C’est de la traditionnelle production animale dans le Bregenzerwald,
divisée en trois étapes saisonnières, que provient le
« Vorsäß », un domaine d’alpage situé à près de 1000 m d’altitude,
qui, deux fois par an, au printemps et à l’automne, est
colonisé pendant 4 à 5 semaines par les hommes et les bêtes.
Comme les paysans avaient autrefois dix bovins au maximum,
les cabanes du « Vorsäß » typiques étaient de petites dimensions
et équipées de manière spartiate, étant donné la durée
réduite du séjour. C’est justement cette réduction au stricte
nécessaire, qui confère à ces constructions leur singularité,
ainsi que leur atmosphère rigoureuse, peu encombrée et proche
de la nature, ce qui en fait de nos jours des maisons de
vacances appréciées.
Lors de la construction sur un Vorsäss dans le Elma dans le
Mellental, il fallait recréer cette atmosphère si particulière.
Cela a été possible grâce à une construction en bois très conséquente,
à une minimisation des proportions de l’espace ainsi
qu’à une typologie de plan lapidaire, avec le poêle au centre.
La construction, sans isolant complémentaire, se compose
uniquement de madriers empilés, le toit est également en
planches massives.
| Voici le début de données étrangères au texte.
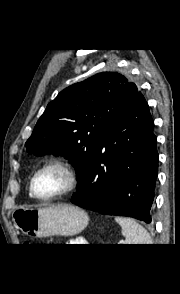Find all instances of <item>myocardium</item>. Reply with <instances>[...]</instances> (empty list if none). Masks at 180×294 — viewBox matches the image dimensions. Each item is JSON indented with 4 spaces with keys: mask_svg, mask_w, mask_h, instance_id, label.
Segmentation results:
<instances>
[{
    "mask_svg": "<svg viewBox=\"0 0 180 294\" xmlns=\"http://www.w3.org/2000/svg\"><path fill=\"white\" fill-rule=\"evenodd\" d=\"M49 169H58L61 172H63L66 177V183H65V186L60 191L52 195L41 196L36 191L35 182L39 174ZM77 185H78V175L73 164L66 159H53L45 163L38 170H36V172L31 177L29 189H30V193L38 200L51 201L71 193L72 191L76 189Z\"/></svg>",
    "mask_w": 180,
    "mask_h": 294,
    "instance_id": "f54148a6",
    "label": "myocardium"
}]
</instances>
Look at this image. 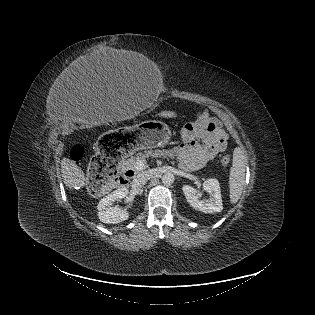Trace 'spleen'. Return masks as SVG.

La maison s’attache formellement au style
traditionnel, mais offre aussi une interprétation nouvelle,
si l’on observe certains aspects et détails très modernes et au
goût du jour, en particulier les fenêtres coulissantes, les grandes
baies vitrées dans la salle de séjour, ou encore la grande
pièce ouverte.
La construction du rez-de-chaussée et du séjour est faite de
madriers verticaux, en bois « debout », pour empêcher le
« tassement », ce qui poserait un problème pour les fenêtres
coulissantes. Le premier étage, avec la chambre à coucher,
présente une construction horizontale à madriers empilés dont
l’assemblage en coin modernisé est réalisé en fraisage à commande
numérique d’une queue d’aronde invisible. Ainsi, les
madriers n’ont pas du être placés à mi-bois d’assemblage
comme dans la traditionnelle construction empilée, mais font
tout le tour du coin : il n’y a pas de bois de bout exposé aux
intempéries. On y a volontairement renoncé au « meilleur
confort d’entretien ». Il n’y a pas de vernis, ni d’autre finition,
pas de carrelage ou de revêtement de sol. Du faîte au meuble,
tout est fait ici de bois massif naturel de la région.